Probability
The Analysis of Data, volume 1
Central Limit Theorem
$
\def\P{\mathsf{\sf P}}
\def\E{\mathsf{\sf E}}
\def\Var{\mathsf{\sf Var}}
\def\Cov{\mathsf{\sf Cov}}
\def\std{\mathsf{\sf std}}
\def\Cor{\mathsf{\sf Cor}}
\def\R{\mathbb{R}}
\def\c{\,|\,}
\def\bb{\boldsymbol}
\def\diag{\mathsf{\sf diag}}
\def\defeq{\stackrel{\tiny\text{def}}{=}}
\newcommand{\toop}{\xrightarrow{\scriptsize{\text{p}}}}
\newcommand{\tooas}{\xrightarrow{\scriptsize{\text{as}}}}
\newcommand{\tooas}{\xrightarrow{\scriptsize{\text{as}}}}
\newcommand{\tooas}{\xrightarrow{\scriptsize{\text{as}}}}
\newcommand{\tooas}{\xrightarrow{\scriptsize{\text{as}}}}
\newcommand{\tooas}{\xrightarrow{\scriptsize{\text{as}}}}
\newcommand{\tood}{\rightsquigarrow}
\newcommand{\iid}{\mbox{$\;\stackrel{\mbox{\tiny iid}}{\sim}\;$}}$
8.9. Central Limit Theorem
The central limit theorem shows that the distribution of $n^{-1}\sum_{i=1}^n \bb{X}^{(i)}$ for large $n$ is Gaussian centered around $\mu=\E(\bb X)$ with variance $\Sigma/n$. Thus, not only can we say that $n^{-1}\sum_{i=1}^n \bb{X}^{(i)}$ is close to $\bb \mu$ (as the law of large numbers implies), we can say that its distribution is a bell shaped curve centered at $\bb \mu$ whose variance decays linearly with $n$.
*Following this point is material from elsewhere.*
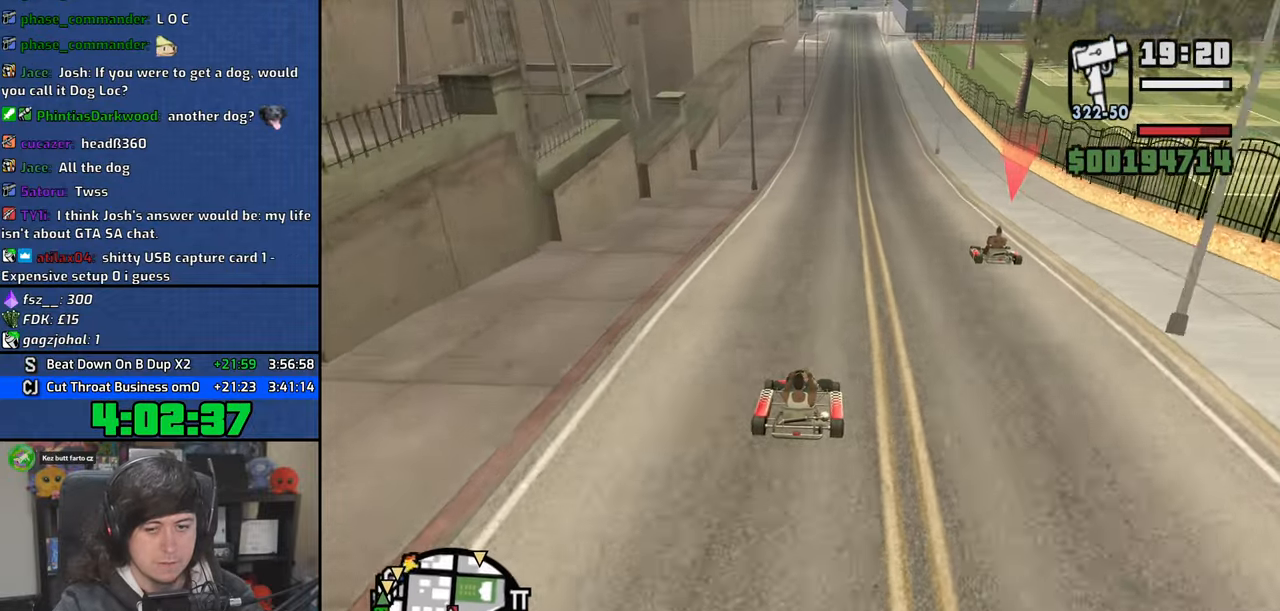
{"keys": ["w"], "mouse": [], "events": []}
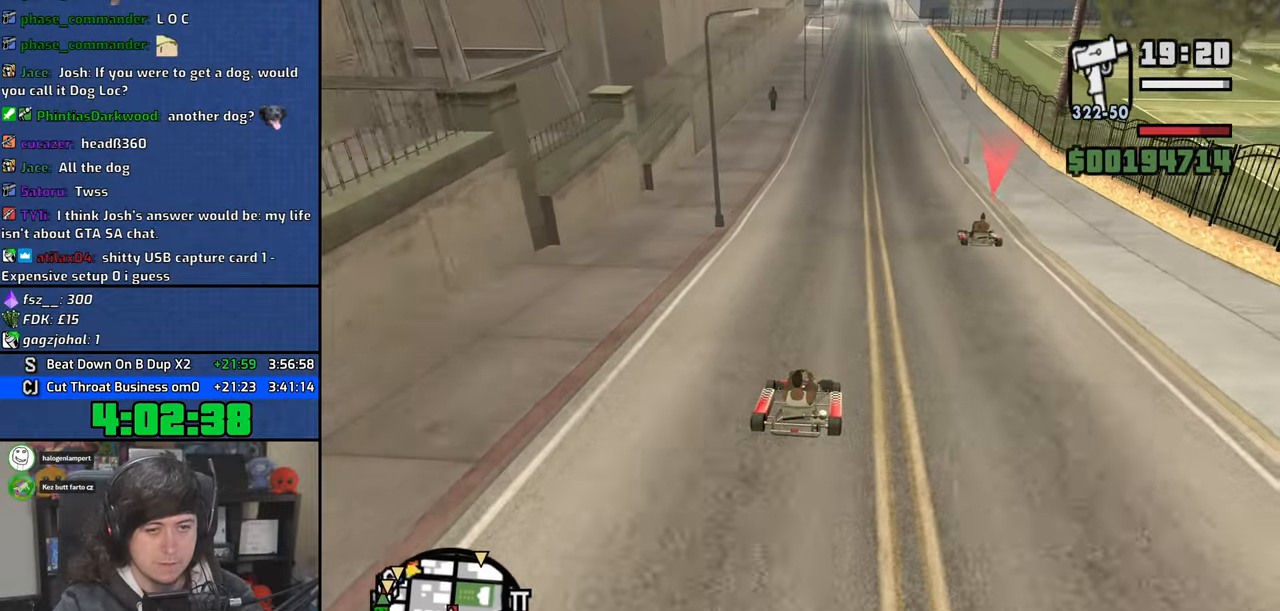
{"keys": ["w"], "mouse": [], "events": []}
Proposition 8.9.1 (Central Limit Theorem).
For a sequence of iid $d$-dimensional random vectors $\bb{X}^{(n)}, n\in\mathbb{N}$ with finite expectation vector $\bb{\mu}$ and covariance matrix $\Sigma$, we have
\[\sqrt{n}\left(\frac{1}{n}\sum_{i=1}^n \bb{X}^{(i)}-\bb{\mu}\right) \tood N(\bb 0,\Sigma).\]
Proof.
We prove the statement using Levy's continuity theorem and show that the characteristic function of
$\sqrt{n}\left(\frac{1}{n}\sum_{i=1}^n \bb{X}^{(n)}-\bb{\mu}\right)$ converges (as $n\to\infty$) to the
characteristic function of a $N(\bb 0,\Sigma)$ random vector.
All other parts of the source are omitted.